Each entry below must be given again word for word, with no pictures.

[Stored entries]
* * *

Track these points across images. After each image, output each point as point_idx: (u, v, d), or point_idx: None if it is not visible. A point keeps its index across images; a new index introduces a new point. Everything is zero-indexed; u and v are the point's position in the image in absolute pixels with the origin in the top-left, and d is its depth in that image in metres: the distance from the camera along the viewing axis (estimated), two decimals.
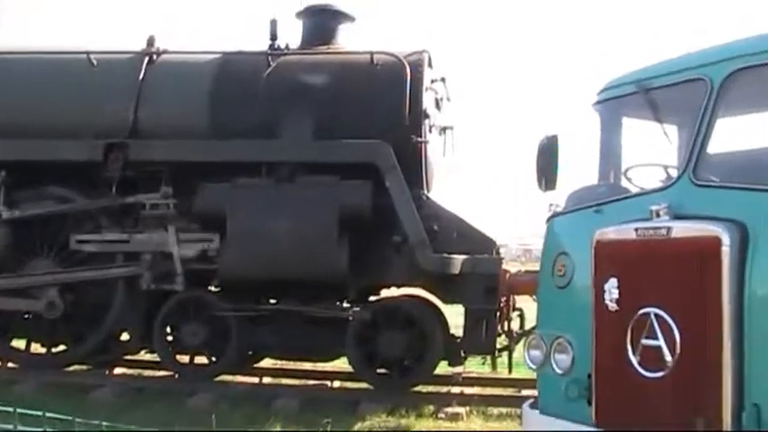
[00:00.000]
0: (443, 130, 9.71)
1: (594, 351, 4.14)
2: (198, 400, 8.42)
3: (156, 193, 8.88)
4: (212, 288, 9.19)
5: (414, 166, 8.89)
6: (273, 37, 9.52)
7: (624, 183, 4.97)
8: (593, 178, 5.06)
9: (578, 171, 5.21)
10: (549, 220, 4.91)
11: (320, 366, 9.92)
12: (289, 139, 8.80)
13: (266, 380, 9.71)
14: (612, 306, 4.03)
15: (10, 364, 9.59)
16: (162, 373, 9.62)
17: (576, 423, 4.18)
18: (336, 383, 9.59)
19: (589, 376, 4.17)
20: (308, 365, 9.97)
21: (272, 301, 8.95)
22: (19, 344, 9.63)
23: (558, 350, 4.43)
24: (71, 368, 9.58)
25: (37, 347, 9.65)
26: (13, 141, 9.12)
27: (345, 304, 8.97)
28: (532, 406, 4.72)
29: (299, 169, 8.72)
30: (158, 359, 9.38)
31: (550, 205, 4.98)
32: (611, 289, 4.02)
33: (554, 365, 4.44)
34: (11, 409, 4.34)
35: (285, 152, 8.75)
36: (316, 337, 8.90)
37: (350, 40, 9.80)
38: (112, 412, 7.37)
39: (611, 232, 4.15)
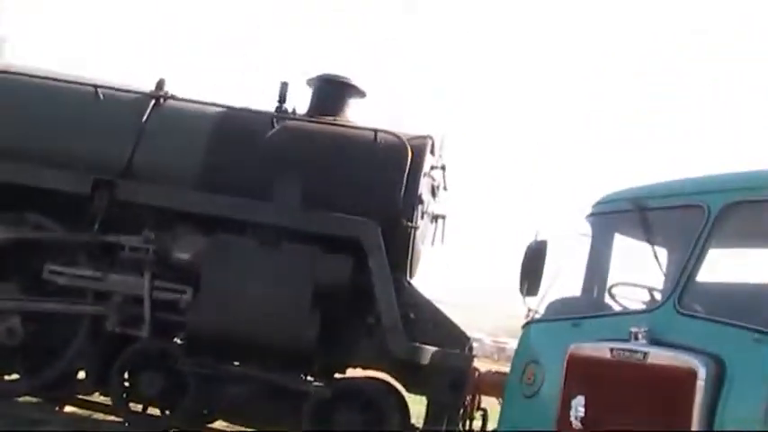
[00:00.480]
0: (435, 218, 9.65)
1: None
2: None
3: (138, 236, 8.74)
4: (176, 340, 9.00)
5: (400, 249, 8.80)
6: (282, 99, 9.50)
7: (607, 299, 4.90)
8: (577, 289, 5.00)
9: (562, 279, 5.15)
10: (525, 325, 4.84)
11: None
12: (278, 203, 8.71)
13: None
14: (577, 424, 3.92)
15: None
16: (112, 418, 9.37)
17: None
18: None
19: None
20: None
21: (236, 363, 8.75)
22: None
23: None
24: (20, 399, 9.31)
25: None
26: (1, 163, 9.01)
27: (309, 378, 8.77)
28: None
29: (283, 234, 8.61)
30: (110, 403, 9.13)
31: (529, 310, 4.90)
32: (578, 406, 3.92)
33: None
34: None
35: (272, 215, 8.65)
36: (274, 406, 8.69)
37: (358, 114, 9.79)
38: None
39: (587, 348, 4.07)
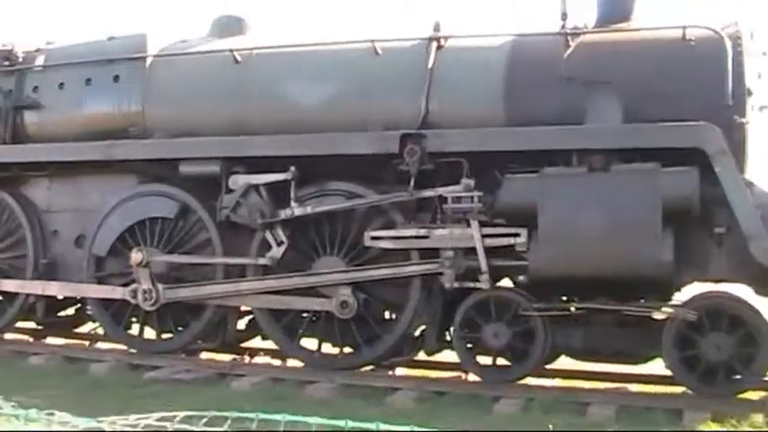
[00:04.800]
0: (761, 108, 8.79)
1: None
2: (505, 405, 7.90)
3: (457, 185, 8.35)
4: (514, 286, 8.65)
5: (735, 149, 8.03)
6: (564, 16, 8.84)
7: None
8: None
9: None
10: None
11: (629, 369, 9.17)
12: (600, 125, 8.11)
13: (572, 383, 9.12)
14: None
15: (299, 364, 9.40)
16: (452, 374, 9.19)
17: None
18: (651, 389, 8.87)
19: None
20: (611, 368, 9.24)
21: (582, 299, 8.28)
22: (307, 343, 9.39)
23: None
24: (362, 370, 9.22)
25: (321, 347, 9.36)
26: (302, 136, 8.85)
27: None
28: None
29: (612, 157, 8.01)
30: (456, 361, 8.90)
31: None
32: None
33: None
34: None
35: (598, 138, 8.05)
36: (627, 338, 8.23)
37: (648, 17, 9.04)
38: (412, 417, 6.98)
39: None
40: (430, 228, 8.51)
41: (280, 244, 8.96)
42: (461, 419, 7.51)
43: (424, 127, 8.67)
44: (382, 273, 8.70)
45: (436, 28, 9.05)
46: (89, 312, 11.25)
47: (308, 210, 8.88)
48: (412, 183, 8.49)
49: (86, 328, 11.65)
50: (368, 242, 8.71)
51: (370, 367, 9.33)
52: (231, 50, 9.48)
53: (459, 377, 9.31)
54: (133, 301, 9.50)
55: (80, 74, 10.24)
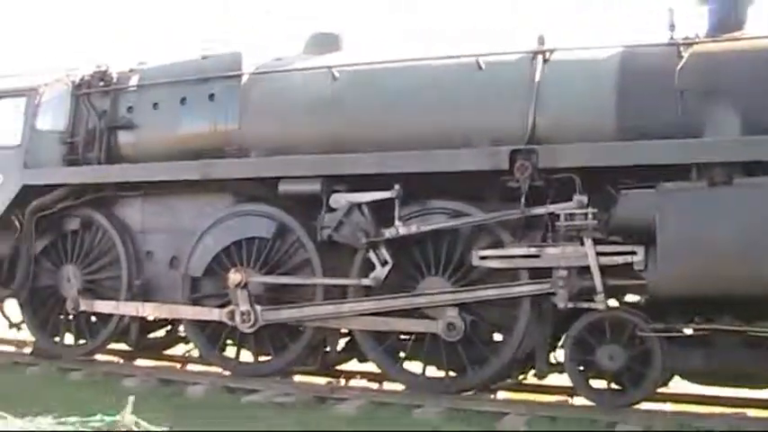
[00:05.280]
0: None
1: None
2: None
3: (569, 202, 8.07)
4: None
5: None
6: (672, 27, 8.53)
7: None
8: None
9: None
10: None
11: (743, 393, 8.78)
12: (721, 137, 7.76)
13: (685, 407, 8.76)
14: None
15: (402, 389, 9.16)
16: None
17: None
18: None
19: None
20: (729, 392, 8.85)
21: (703, 318, 7.90)
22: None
23: None
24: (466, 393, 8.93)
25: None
26: (409, 153, 8.61)
27: None
28: None
29: (733, 170, 7.65)
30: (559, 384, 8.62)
31: None
32: None
33: None
34: None
35: (720, 152, 7.68)
36: (751, 360, 7.80)
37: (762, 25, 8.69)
38: None
39: None
40: (541, 246, 8.21)
41: (384, 264, 8.73)
42: None
43: (532, 142, 8.40)
44: (491, 293, 8.42)
45: (541, 41, 8.79)
46: (180, 334, 11.17)
47: (414, 229, 8.63)
48: (523, 200, 8.21)
49: (178, 349, 11.54)
50: (476, 261, 8.44)
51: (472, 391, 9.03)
52: (329, 67, 9.31)
53: (566, 401, 9.00)
54: (230, 322, 9.34)
55: (175, 93, 10.16)
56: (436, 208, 8.85)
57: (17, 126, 10.83)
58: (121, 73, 10.79)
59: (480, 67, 8.80)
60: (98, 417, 6.99)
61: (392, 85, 9.12)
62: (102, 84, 10.72)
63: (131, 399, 6.97)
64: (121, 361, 11.32)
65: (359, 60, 9.40)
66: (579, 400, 8.75)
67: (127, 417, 6.77)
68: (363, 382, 10.09)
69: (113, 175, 10.32)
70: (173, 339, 11.41)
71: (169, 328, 11.33)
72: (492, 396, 9.19)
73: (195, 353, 10.54)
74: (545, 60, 8.68)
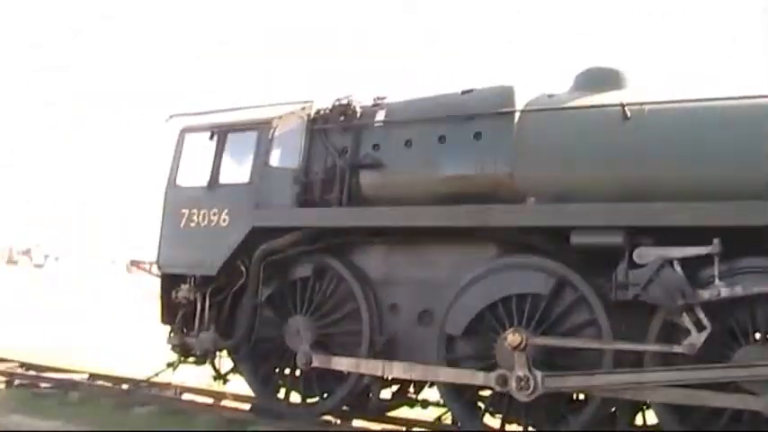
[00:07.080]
0: None
1: None
2: None
3: None
4: None
5: None
6: None
7: None
8: None
9: None
10: None
11: None
12: None
13: None
14: None
15: None
16: None
17: None
18: None
19: None
20: None
21: None
22: None
23: None
24: None
25: None
26: (734, 203, 7.48)
27: None
28: None
29: None
30: None
31: None
32: None
33: None
34: None
35: None
36: None
37: None
38: None
39: None
40: None
41: (701, 329, 7.59)
42: None
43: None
44: None
45: None
46: (410, 395, 10.16)
47: (739, 291, 7.49)
48: None
49: (401, 412, 10.50)
50: None
51: None
52: (623, 104, 8.27)
53: None
54: (501, 388, 8.23)
55: (432, 130, 9.18)
56: (751, 267, 7.69)
57: (246, 162, 9.95)
58: (365, 107, 9.86)
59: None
60: None
61: (699, 125, 8.03)
62: (342, 119, 9.81)
63: None
64: (338, 421, 10.25)
65: (648, 98, 8.33)
66: None
67: None
68: None
69: (357, 219, 9.32)
70: (400, 402, 10.33)
71: (396, 388, 10.26)
72: None
73: (448, 419, 9.46)
74: None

* * *

ANSWER BOX:
Track these points across images. After each image, output each point as point_idx: (u, v, d), or point_idx: None if it is not visible. A point keeps its index across images; a new index introduces a new point. Everything is zero-indexed; u and v are the point's position in the image in absolute pixels with the origin in the top-left, and d is its depth in that image in metres: the distance from the camera along the viewing axis (estimated), two decimals.
[00:00.000]
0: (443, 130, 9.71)
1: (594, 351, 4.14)
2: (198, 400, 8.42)
3: (156, 193, 8.88)
4: (212, 288, 9.19)
5: (414, 166, 8.89)
6: (273, 37, 9.52)
7: (624, 183, 4.97)
8: (593, 178, 5.06)
9: (578, 171, 5.21)
10: (549, 220, 4.91)
11: (320, 366, 9.92)
12: (289, 139, 8.80)
13: (266, 380, 9.71)
14: (612, 306, 4.03)
15: (10, 364, 9.59)
16: (162, 373, 9.62)
17: (576, 423, 4.18)
18: (336, 383, 9.59)
19: (589, 376, 4.17)
20: (308, 365, 9.97)
21: (272, 301, 8.95)
22: (19, 344, 9.63)
23: (558, 350, 4.43)
24: (71, 368, 9.58)
25: (37, 347, 9.65)
26: (13, 141, 9.12)
27: (345, 304, 8.97)
28: (532, 406, 4.72)
29: (299, 169, 8.72)
30: (158, 359, 9.38)
31: (550, 205, 4.98)
32: (611, 289, 4.02)
33: (554, 365, 4.44)
34: (11, 409, 4.34)
35: (285, 152, 8.75)
36: (316, 337, 8.90)
37: (350, 40, 9.80)
38: (112, 412, 7.37)
39: (611, 232, 4.15)
[00:00.480]
0: (435, 218, 9.65)
1: None
2: None
3: (138, 236, 8.74)
4: (176, 340, 9.00)
5: (400, 249, 8.80)
6: (282, 99, 9.50)
7: (607, 299, 4.90)
8: (577, 289, 5.00)
9: (562, 279, 5.15)
10: (525, 325, 4.84)
11: None
12: (278, 203, 8.71)
13: None
14: (577, 424, 3.92)
15: None
16: (112, 418, 9.37)
17: None
18: None
19: None
20: None
21: (236, 363, 8.75)
22: None
23: None
24: (20, 399, 9.31)
25: None
26: (1, 163, 9.01)
27: (309, 378, 8.77)
28: None
29: (283, 234, 8.61)
30: (110, 403, 9.13)
31: (529, 310, 4.90)
32: (578, 406, 3.92)
33: None
34: None
35: (272, 215, 8.65)
36: (274, 406, 8.69)
37: (358, 114, 9.79)
38: None
39: (587, 348, 4.07)
[00:04.800]
0: (761, 108, 8.79)
1: None
2: (505, 405, 7.90)
3: (457, 185, 8.35)
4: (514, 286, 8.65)
5: (735, 149, 8.03)
6: (564, 16, 8.84)
7: None
8: None
9: None
10: None
11: (629, 369, 9.17)
12: (600, 125, 8.11)
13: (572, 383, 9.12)
14: None
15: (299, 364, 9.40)
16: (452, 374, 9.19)
17: None
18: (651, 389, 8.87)
19: None
20: (611, 368, 9.24)
21: (582, 299, 8.28)
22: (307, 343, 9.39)
23: None
24: (362, 370, 9.22)
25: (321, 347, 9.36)
26: (302, 136, 8.85)
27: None
28: None
29: (612, 157, 8.01)
30: (456, 361, 8.90)
31: None
32: None
33: None
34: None
35: (598, 138, 8.05)
36: (627, 338, 8.23)
37: (648, 17, 9.04)
38: (412, 417, 6.98)
39: None
40: (430, 228, 8.51)
41: (280, 244, 8.96)
42: (461, 419, 7.51)
43: (424, 127, 8.67)
44: (382, 273, 8.70)
45: (436, 28, 9.05)
46: (89, 312, 11.25)
47: (308, 210, 8.88)
48: (412, 183, 8.49)
49: (86, 328, 11.65)
50: (368, 242, 8.71)
51: (370, 367, 9.33)
52: (231, 50, 9.48)
53: (459, 377, 9.31)
54: (133, 301, 9.50)
55: (80, 74, 10.24)
[00:05.280]
0: None
1: None
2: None
3: (569, 202, 8.07)
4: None
5: None
6: (672, 27, 8.53)
7: None
8: None
9: None
10: None
11: (743, 393, 8.78)
12: (721, 137, 7.76)
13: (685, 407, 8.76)
14: None
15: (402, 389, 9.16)
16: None
17: None
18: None
19: None
20: (729, 392, 8.85)
21: (703, 318, 7.90)
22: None
23: None
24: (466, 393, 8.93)
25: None
26: (409, 153, 8.61)
27: None
28: None
29: (733, 170, 7.65)
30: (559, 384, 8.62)
31: None
32: None
33: None
34: None
35: (720, 152, 7.68)
36: (751, 360, 7.80)
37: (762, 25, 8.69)
38: None
39: None
40: (541, 246, 8.21)
41: (384, 264, 8.73)
42: None
43: (532, 142, 8.40)
44: (491, 293, 8.42)
45: (541, 41, 8.79)
46: (180, 334, 11.17)
47: (414, 229, 8.63)
48: (523, 200, 8.21)
49: (178, 349, 11.54)
50: (476, 261, 8.44)
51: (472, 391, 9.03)
52: (329, 67, 9.31)
53: (566, 401, 9.00)
54: (230, 322, 9.34)
55: (175, 93, 10.16)
56: (436, 208, 8.85)
57: (17, 126, 10.83)
58: (121, 73, 10.79)
59: (480, 67, 8.80)
60: (98, 417, 6.99)
61: (392, 85, 9.12)
62: (102, 84, 10.72)
63: (131, 399, 6.97)
64: (121, 361, 11.32)
65: (359, 60, 9.40)
66: (579, 400, 8.75)
67: (127, 417, 6.77)
68: (363, 382, 10.09)
69: (113, 175, 10.32)
70: (173, 339, 11.41)
71: (169, 328, 11.33)
72: (492, 396, 9.19)
73: (195, 353, 10.54)
74: (545, 60, 8.68)
[00:07.080]
0: None
1: None
2: None
3: None
4: None
5: None
6: None
7: None
8: None
9: None
10: None
11: None
12: None
13: None
14: None
15: None
16: None
17: None
18: None
19: None
20: None
21: None
22: None
23: None
24: None
25: None
26: (734, 203, 7.48)
27: None
28: None
29: None
30: None
31: None
32: None
33: None
34: None
35: None
36: None
37: None
38: None
39: None
40: None
41: (701, 329, 7.59)
42: None
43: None
44: None
45: None
46: (410, 395, 10.16)
47: (739, 291, 7.49)
48: None
49: (401, 412, 10.50)
50: None
51: None
52: (623, 104, 8.27)
53: None
54: (501, 388, 8.23)
55: (432, 130, 9.18)
56: (751, 267, 7.69)
57: (246, 162, 9.95)
58: (365, 107, 9.86)
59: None
60: None
61: (699, 125, 8.03)
62: (342, 119, 9.81)
63: None
64: (338, 421, 10.25)
65: (648, 98, 8.33)
66: None
67: None
68: None
69: (357, 219, 9.32)
70: (400, 402, 10.33)
71: (396, 388, 10.26)
72: None
73: (448, 419, 9.46)
74: None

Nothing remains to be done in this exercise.